Xavier seemed surprised to hear Scott speak the words, but he nodded. "I'm afraid the distinction will appear fairly trivial, to those inclined to be critical of the team. Perhaps if I'd been more receptive to tackling Essex head-on, this could have all been avoided. It's a very different, sending you against a human evil like the Right, versus a monster that I know from my own experience--and perhaps fear, a little, too. But your team managed to force him to retreat. With more support, we might have been able to put a stop to him once and for all." He sighed, and pinched the bridge of his nose. "We all have a great deal to think about, it seems."
”Great.” Scott said dryly. “More thinking.”
"Perhaps the most unfortunate reality of transitioning into responsible adulthood," Xavier nodded. "There's always more thinking."
That was undoubtedly true, and Scott had a moment of amusement at being told they would need to think more after having been told his whole life to think a little less.
“Well, if I can help...I mean, it’s my fault you’re in this bind.”
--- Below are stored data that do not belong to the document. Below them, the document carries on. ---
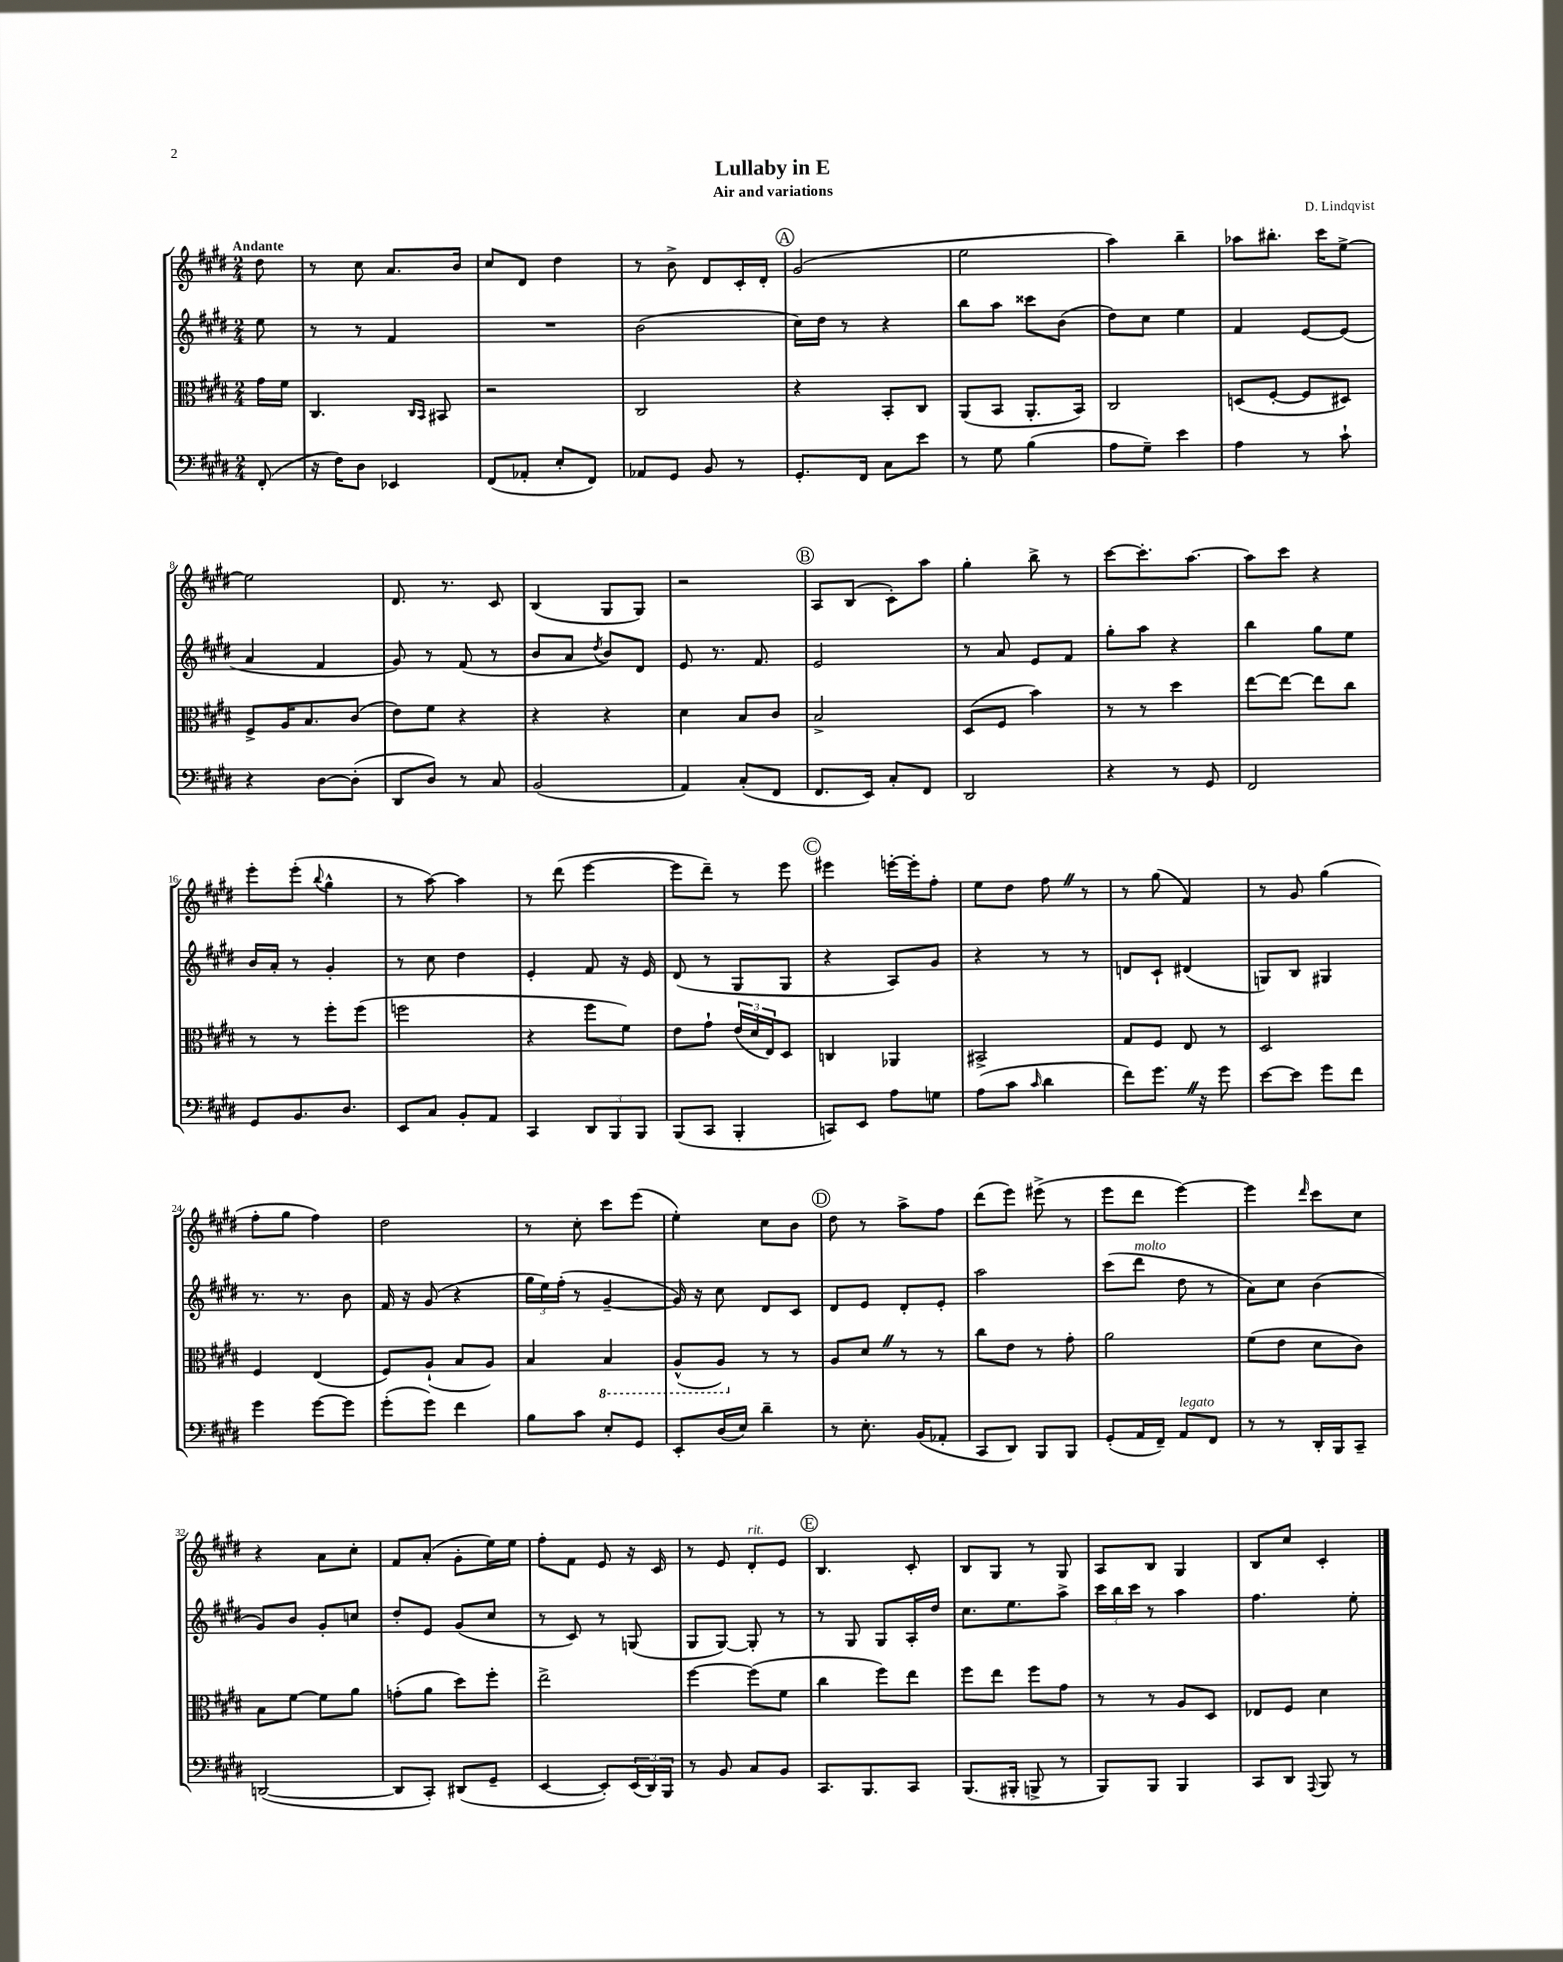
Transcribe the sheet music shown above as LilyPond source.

\header { title = "Lullaby in E" composer = "D. Lindqvist" subtitle = "Air and variations" }
<<
\new StaffGroup <<
\new Staff = "s0" {
    \clef treble \key e \major \numericTimeSignature \time 2/4 \partial 8 \tempo "Andante"
    dis''8 |
    r8 cis''8 a'8. b'16 |
    cis''8 dis'8 dis''4 |
    r8 b'8-> dis'8 cis'16-. dis'16-. |
    \mark \markup { \circle "A" } gis'2( |
    e''2 |
    a''4) b''4-- |
    aes''8 bis''8.-. cis'''16 e''8~-> |
    e''2 |
    dis'8. r8. cis'8 |
    b4( gis8 gis8) |
    r2 |
    \mark \markup { \circle "B" } a8 b8( cis'8-.) a''8 |
    gis''4-. b''8-> r8 |
    cis'''8~ cis'''8.-. a''8.~ |
    a''8 cis'''8 r4 |
    e'''8-. e'''8-.( \appoggiatura { b''8 } gis''4-^ |
    r8 a''8~) a''4 |
    r8 dis'''8( e'''4~ |
    e'''8 dis'''8--) r8 e'''8 |
    \mark \markup { \circle "C" } eis'''4 e'''16~-. e'''16-. fis''8-. |
    e''8 dis''8 fis''8 \once \override BreathingSign.text = \markup { \musicglyph "scripts.caesura.straight" } \breathe r8 |
    r8 gis''8( fis'4) |
    r8 gis'8 gis''4( |
    fis''8-. gis''8 fis''4) |
    dis''2 |
    r8 cis''8-. cis'''8 e'''8( |
    e''4-.) cis''8 b'8 |
    \mark \markup { \circle "D" } dis''8 r8 a''8-> fis''8 |
    dis'''8( e'''8) eis'''8->( r8 |
    e'''8 dis'''8 e'''4~) |
    e'''4 \grace { dis'''16 } cis'''8 cis''8 |
    r4 a'8 cis''8-. |
    fis'8 a'8-.( gis'8-. e''16) e''16 |
    fis''8-. fis'8 e'8 r16 cis'16 |
    r8 e'8 dis'8-.^\markup { \italic "rit." } e'8 |
    \mark \markup { \circle "E" } b4. cis'8-. |
    b8 gis8 r8 gis8 |
    a8 b8 gis4 |
    b8 cis''8 cis'4-. \bar "|." |
}
\new Staff = "s1" {
    \clef treble \key e \major \numericTimeSignature \time 2/4 \partial 8
    e''8 |
    r8 r8 fis'4 |
    R2 |
    b'2( |
    \mark \markup { \circle "A" } cis''16) dis''16 r8 r4 |
    b''8 a''8 cisis'''8 b'8( |
    dis''8) cis''8 e''4 |
    fis'4 e'8~ e'8( |
    a'4 fis'4 |
    gis'8) r8 fis'8( r8 |
    b'8 a'8 \acciaccatura { dis''8 } b'8) dis'8 |
    e'8 r8. fis'8. |
    \mark \markup { \circle "B" } e'2 |
    r8 a'8 e'8 fis'8 |
    gis''8-. a''8 r4 |
    b''4 gis''8 e''8 |
    b'16 a'16-. r8 gis'4-. |
    r8 cis''8 dis''4 |
    e'4-. fis'8 r16 e'16 |
    dis'8( r8 gis8 gis8 |
    \mark \markup { \circle "C" } r4 a8) gis'8 |
    r4 r8 r8 |
    d'8 cis'8-! dis'4( |
    g8) b8 gis4 |
    r8. r8. b'8 |
    fis'16 r16 gis'8( r4 |
    \tuplet 3/2 { gis''16 e''16) fis''16-.( } r8 gis'4~-- |
    gis'16) r16 cis''8 dis'8 cis'8 |
    \mark \markup { \circle "D" } dis'8 e'8 dis'8-. e'8-. |
    a''2 |
    cis'''8( dis'''8^\markup { \italic "molto" } dis''8 r8 |
    a'8) cis''8 b'4( |
    gis'8) b'8 gis'8-. c''8 |
    dis''8-. e'8 gis'8( cis''8 |
    r8 cis'8) r8 g8( |
    gis8 gis8~) gis8-. r8 |
    \mark \markup { \circle "E" } r8 gis8 gis8 a16-. dis''16 |
    cis''8. e''8. a''8-> |
    \tuplet 3/2 { cis'''16 b''16 cis'''16 } r8 a''4 |
    fis''4. e''8-. \bar "|." |
}
\new Staff = "s2" {
    \clef alto \key e \major \numericTimeSignature \time 2/4 \partial 8
    gis'16 fis'16 |
    cis4. \grace { cis16 b,16 } bis,8 |
    r2 |
    cis2 |
    \mark \markup { \circle "A" } r4 b,8-. cis8 |
    a,8( b,8 a,8.-. b,16) |
    cis2 |
    d8( fis8~-. fis8 dis8) |
    fis8-> a16 b8. cis'8( |
    e'8) fis'8 r4 |
    r4 r4 |
    dis'4 b8 cis'8 |
    \mark \markup { \circle "B" } b2-> |
    dis8( fis8 b'4) |
    r8 r8 dis''4 |
    e''8~ e''8~ e''8 cis''8 |
    r8 r8 fis''8-. fis''8( |
    f''2 |
    r4 fis''8 fis'8) |
    e'8 gis'8-! \tuplet 3/2 { e'16( dis'16 e16) } dis8 |
    \mark \markup { \circle "C" } c4 aes,4 |
    bis,2-> |
    gis8 fis8 e8 r8 |
    dis2 |
    fis4 e4( |
    fis8) a8-!( b8 a8) |
    b4 \ottava #-1 b,4 |
    a,8-^( a,8) \ottava #0 r8 r8 |
    \mark \markup { \circle "D" } a8 dis'8 \once \override BreathingSign.text = \markup { \musicglyph "scripts.caesura.straight" } \breathe r8 r8 |
    cis''8 e'8 r8 gis'8-. |
    a'2 |
    fis'8( e'8 dis'8 cis'8) |
    b8 fis'8~ fis'8 a'8 |
    g'8-.( a'8 dis''8) fis''8-. |
    e''2-> |
    fis''4~ fis''8( fis'8 |
    \mark \markup { \circle "E" } cis''4 fis''8) e''8 |
    fis''8 e''8 fis''8 gis'8 |
    r8 r8 a8 dis8 |
    ees8 fis8 dis'4 \bar "|." |
}
\new Staff = "s3" {
    \clef bass \key e \major \numericTimeSignature \time 2/4 \partial 8
    fis,8-.( |
    r16 fis16) dis8 ees,4 |
    fis,8( aes,8-. e8-. fis,8) |
    aes,8 gis,8 b,8 r8 |
    \mark \markup { \circle "A" } gis,8.-. fis,16 cis8 e'8 |
    r8 gis8 b4( |
    a8 gis8--) e'4 |
    a4 r8 cis'8-! |
    r4 dis8~ dis8-.( |
    dis,8 dis8) r8 cis8 |
    b,2( |
    a,4) cis8-.( fis,8 |
    \mark \markup { \circle "B" } fis,8. e,16) cis8-. fis,8 |
    dis,2 |
    r4 r8 gis,8 |
    fis,2 |
    gis,8 b,8. dis8. |
    e,8 cis8 b,8-. a,8 |
    cis,4 \tuplet 3/2 { dis,8 b,,8 b,,8 } |
    b,,8( cis,8 b,,4-. |
    \mark \markup { \circle "C" } c,8) e,8 a8 g8 |
    a8( cis'8 \grace { cis'16 } dis'4 |
    fis'8) gis'8. \once \override BreathingSign.text = \markup { \musicglyph "scripts.caesura.straight" } \breathe r16 gis'8 |
    e'8~ e'8 gis'8 fis'8 |
    gis'4 gis'8~ gis'8 |
    gis'8-.( gis'8) fis'4 |
    b8 cis'8 e8-. gis,8 |
    e,8-. dis16( e16) dis'4-- |
    \mark \markup { \circle "D" } r8 e8.-. b,16( aes,8-. |
    cis,8 dis,8) b,,8 b,,8 |
    gis,8-.( a,16 fis,16--) a,8^\markup { \italic "legato" } fis,8 |
    r8 r8 dis,16-. b,,16 cis,8-- |
    d,2~( |
    d,8 cis,8-.) dis,8( gis,8-- |
    e,4~ e,8-.) \tuplet 3/2 { e,16( dis,16) b,,16 } |
    r8 b,8 cis8 b,8 |
    \mark \markup { \circle "E" } cis,8. b,,8. cis,8 |
    b,,8.( bis,,16-. b,,8-> r8 |
    b,,8) b,,8 b,,4 |
    cis,8 dis,8 \appoggiatura { a,,8 } b,,8 r8 \bar "|." |
}
>>
>>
"I can manage the repercussions well enough, in the short-term," The Professor reassured him, then added, "However, once you're more fully recovered, perhaps you might stop by my office one afternoon? We can spend a bit of time thinking at this particular dilemma together."
Scott nodded carefully, in deference to his head. “Yes, sir.”
"I should let you get some rest," Xavier said, giving Scott's shoulder a reassuring squeeze. "We'll speak again soon." He hesitated for a moment, then added, "And Scott? I'm glad you managed to make it back in more or less one piece. It's one of those rare occasions I'm glad to have misjudged a situation. Somewhat."
Scott’s small huff of amusement was followed by a wince. “Somewhat.”